### EXERCISE PROMPT
Please pull the text out of every item below, word for word and line for line, and leave the pictures out of your answer.

### DATA LISTING ###

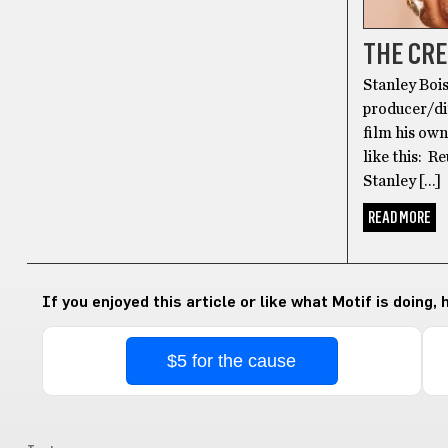
THE CRE
Stanley Bois
producer/dir
film his ow
like this: R
Stanley […]
READ MORE
If you enjoyed this article or like what Motif is doing,
$5 for the cause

###

### THE ANSWER
THE CRE
Stanley Bois
producer/dir
film his ow
like this: R
Stanley […]
READ MORE
If you enjoyed this article or like what Motif is doing,
$5 for the cause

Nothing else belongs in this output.